Inflation drops to three-year low
Prices fell by 0.8% between August and September.
Consumer prices rose by just 0.2% in the 12 months to September, the lowest level of inflation since March 2021.
New data from the Central Statistics Office (CSO) shows the Harmonised Index of Consumer Prices (HICP) is estimated to have increased marginally over the past year and fallen by 0.8% since August.
The CSO said energy prices have fallen by 14.1% over the previous 12 months while food prices have increased by 1.5% in the same period.
The HICP excluding energy and unprocessed food is estimated to have increased by 1.8% since September 2023.
"Prices for consumer goods and services in Ireland are estimated to have increased by 0.2% in the past year," Anthony Dawson of the CSO said. "This is the lowest level of HICP inflation in more than three years (March 2021) when the HICP increased by 0.1% annually."
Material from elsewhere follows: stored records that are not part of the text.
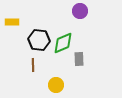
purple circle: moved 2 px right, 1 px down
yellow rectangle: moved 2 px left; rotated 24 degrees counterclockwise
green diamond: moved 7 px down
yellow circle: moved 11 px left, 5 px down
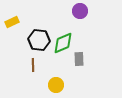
yellow rectangle: rotated 24 degrees counterclockwise
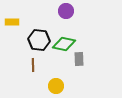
purple circle: moved 14 px left
yellow rectangle: rotated 24 degrees clockwise
green diamond: moved 1 px right, 1 px down; rotated 35 degrees clockwise
yellow circle: moved 1 px down
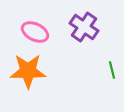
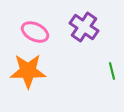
green line: moved 1 px down
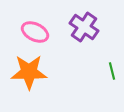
orange star: moved 1 px right, 1 px down
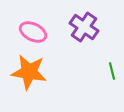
pink ellipse: moved 2 px left
orange star: rotated 9 degrees clockwise
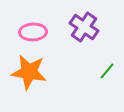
pink ellipse: rotated 28 degrees counterclockwise
green line: moved 5 px left; rotated 54 degrees clockwise
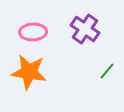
purple cross: moved 1 px right, 2 px down
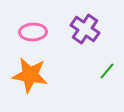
orange star: moved 1 px right, 3 px down
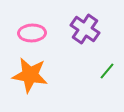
pink ellipse: moved 1 px left, 1 px down
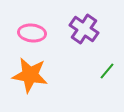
purple cross: moved 1 px left
pink ellipse: rotated 8 degrees clockwise
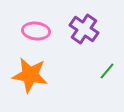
pink ellipse: moved 4 px right, 2 px up
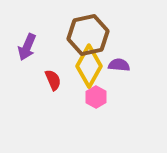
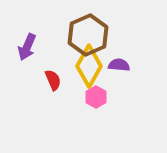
brown hexagon: rotated 12 degrees counterclockwise
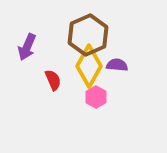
purple semicircle: moved 2 px left
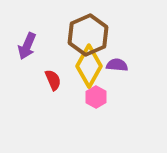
purple arrow: moved 1 px up
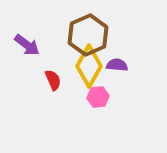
purple arrow: moved 1 px up; rotated 76 degrees counterclockwise
pink hexagon: moved 2 px right; rotated 25 degrees clockwise
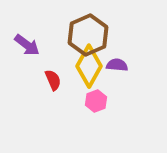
pink hexagon: moved 2 px left, 4 px down; rotated 15 degrees counterclockwise
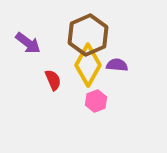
purple arrow: moved 1 px right, 2 px up
yellow diamond: moved 1 px left, 1 px up
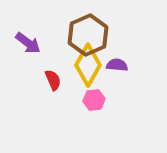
pink hexagon: moved 2 px left, 1 px up; rotated 15 degrees clockwise
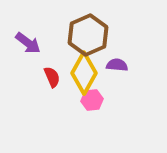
yellow diamond: moved 4 px left, 8 px down
red semicircle: moved 1 px left, 3 px up
pink hexagon: moved 2 px left
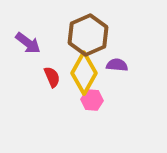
pink hexagon: rotated 10 degrees clockwise
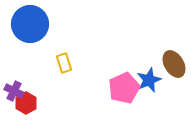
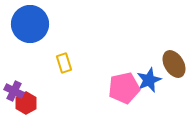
pink pentagon: rotated 12 degrees clockwise
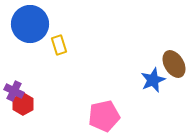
yellow rectangle: moved 5 px left, 18 px up
blue star: moved 4 px right
pink pentagon: moved 20 px left, 28 px down
red hexagon: moved 3 px left, 1 px down
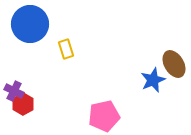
yellow rectangle: moved 7 px right, 4 px down
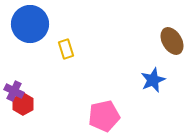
brown ellipse: moved 2 px left, 23 px up
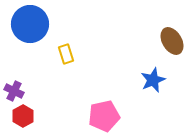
yellow rectangle: moved 5 px down
red hexagon: moved 12 px down
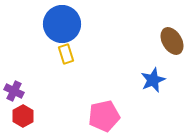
blue circle: moved 32 px right
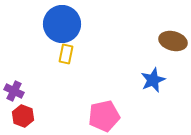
brown ellipse: moved 1 px right; rotated 44 degrees counterclockwise
yellow rectangle: rotated 30 degrees clockwise
red hexagon: rotated 10 degrees counterclockwise
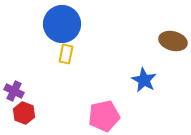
blue star: moved 9 px left; rotated 20 degrees counterclockwise
red hexagon: moved 1 px right, 3 px up
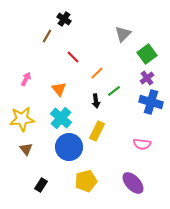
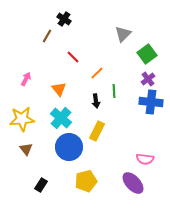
purple cross: moved 1 px right, 1 px down
green line: rotated 56 degrees counterclockwise
blue cross: rotated 10 degrees counterclockwise
pink semicircle: moved 3 px right, 15 px down
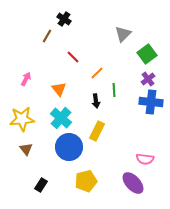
green line: moved 1 px up
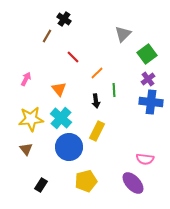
yellow star: moved 9 px right
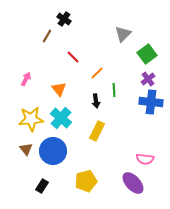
blue circle: moved 16 px left, 4 px down
black rectangle: moved 1 px right, 1 px down
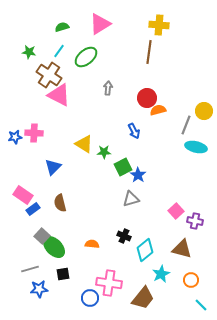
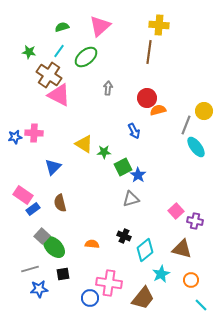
pink triangle at (100, 24): moved 2 px down; rotated 10 degrees counterclockwise
cyan ellipse at (196, 147): rotated 40 degrees clockwise
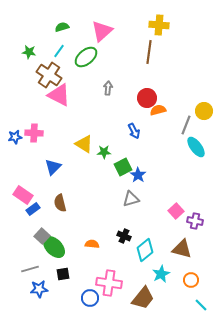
pink triangle at (100, 26): moved 2 px right, 5 px down
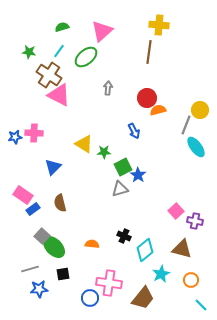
yellow circle at (204, 111): moved 4 px left, 1 px up
gray triangle at (131, 199): moved 11 px left, 10 px up
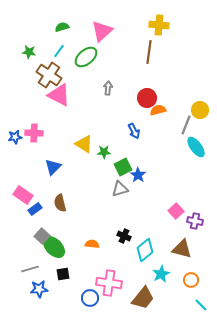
blue rectangle at (33, 209): moved 2 px right
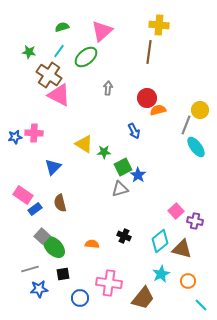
cyan diamond at (145, 250): moved 15 px right, 9 px up
orange circle at (191, 280): moved 3 px left, 1 px down
blue circle at (90, 298): moved 10 px left
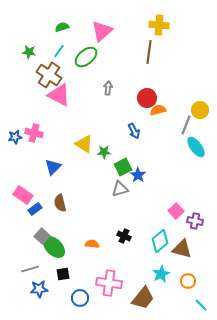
pink cross at (34, 133): rotated 12 degrees clockwise
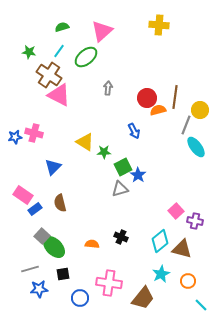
brown line at (149, 52): moved 26 px right, 45 px down
yellow triangle at (84, 144): moved 1 px right, 2 px up
black cross at (124, 236): moved 3 px left, 1 px down
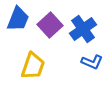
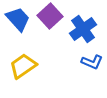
blue trapezoid: rotated 64 degrees counterclockwise
purple square: moved 9 px up
yellow trapezoid: moved 10 px left; rotated 144 degrees counterclockwise
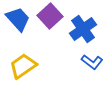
blue L-shape: rotated 15 degrees clockwise
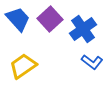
purple square: moved 3 px down
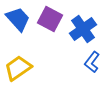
purple square: rotated 20 degrees counterclockwise
blue L-shape: rotated 90 degrees clockwise
yellow trapezoid: moved 5 px left, 2 px down
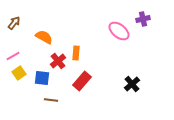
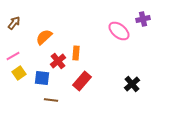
orange semicircle: rotated 72 degrees counterclockwise
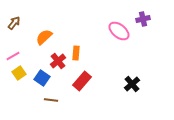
blue square: rotated 28 degrees clockwise
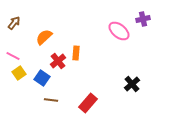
pink line: rotated 56 degrees clockwise
red rectangle: moved 6 px right, 22 px down
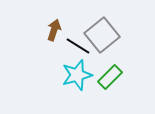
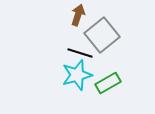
brown arrow: moved 24 px right, 15 px up
black line: moved 2 px right, 7 px down; rotated 15 degrees counterclockwise
green rectangle: moved 2 px left, 6 px down; rotated 15 degrees clockwise
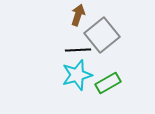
black line: moved 2 px left, 3 px up; rotated 20 degrees counterclockwise
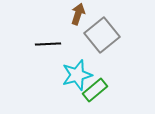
brown arrow: moved 1 px up
black line: moved 30 px left, 6 px up
green rectangle: moved 13 px left, 7 px down; rotated 10 degrees counterclockwise
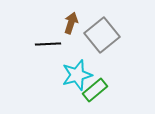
brown arrow: moved 7 px left, 9 px down
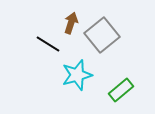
black line: rotated 35 degrees clockwise
green rectangle: moved 26 px right
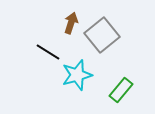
black line: moved 8 px down
green rectangle: rotated 10 degrees counterclockwise
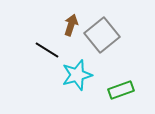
brown arrow: moved 2 px down
black line: moved 1 px left, 2 px up
green rectangle: rotated 30 degrees clockwise
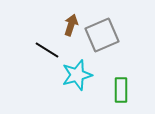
gray square: rotated 16 degrees clockwise
green rectangle: rotated 70 degrees counterclockwise
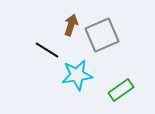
cyan star: rotated 8 degrees clockwise
green rectangle: rotated 55 degrees clockwise
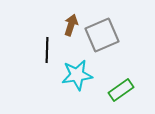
black line: rotated 60 degrees clockwise
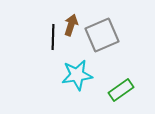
black line: moved 6 px right, 13 px up
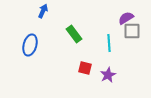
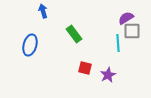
blue arrow: rotated 40 degrees counterclockwise
cyan line: moved 9 px right
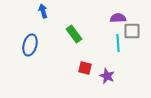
purple semicircle: moved 8 px left; rotated 28 degrees clockwise
purple star: moved 1 px left, 1 px down; rotated 21 degrees counterclockwise
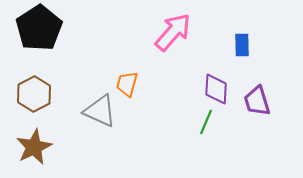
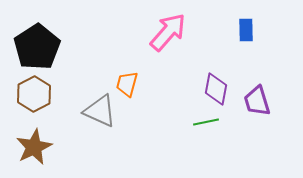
black pentagon: moved 2 px left, 19 px down
pink arrow: moved 5 px left
blue rectangle: moved 4 px right, 15 px up
purple diamond: rotated 8 degrees clockwise
green line: rotated 55 degrees clockwise
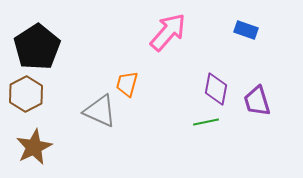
blue rectangle: rotated 70 degrees counterclockwise
brown hexagon: moved 8 px left
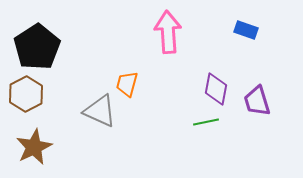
pink arrow: rotated 45 degrees counterclockwise
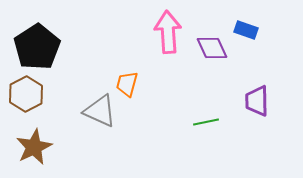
purple diamond: moved 4 px left, 41 px up; rotated 36 degrees counterclockwise
purple trapezoid: rotated 16 degrees clockwise
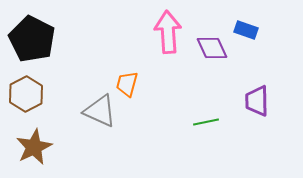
black pentagon: moved 5 px left, 8 px up; rotated 12 degrees counterclockwise
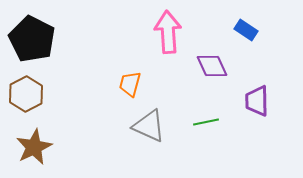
blue rectangle: rotated 15 degrees clockwise
purple diamond: moved 18 px down
orange trapezoid: moved 3 px right
gray triangle: moved 49 px right, 15 px down
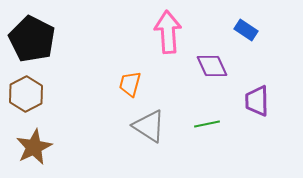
green line: moved 1 px right, 2 px down
gray triangle: rotated 9 degrees clockwise
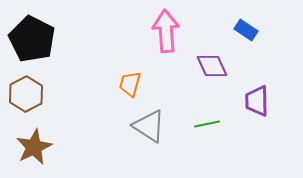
pink arrow: moved 2 px left, 1 px up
The corresponding rate for the Eurozone will be published on Tuesday.Â
Italian inflation sank below 1% according to a report Monday from its statistics body. The data is set to heap more pressure on the European Central Bank to accelerate interest-rate cuts.
Consumer prices rose just 0.8% from a year ago in September compared with 1.2% in August. The deceleration was mainly due to energy, transport and communication costs.
The figures are part of a general retreat across the 20-nation euro zone, where readings for France and Spain, released Friday, plunged below the ECB’s 2% target. In response, investors have ramped up bets that October will bring the year’s third reduction in borrowing costs.
Italy would welcome an October rate cut — an outcome money markets reckon has an 80% chance of materialising. Prime Minister Giorgia Meloni says looser monetary policy is needed to help European economies grow. Her government is targeting expansion of about 1% in 2024 but needs more to shrink a debt pile exceeding 130% of output.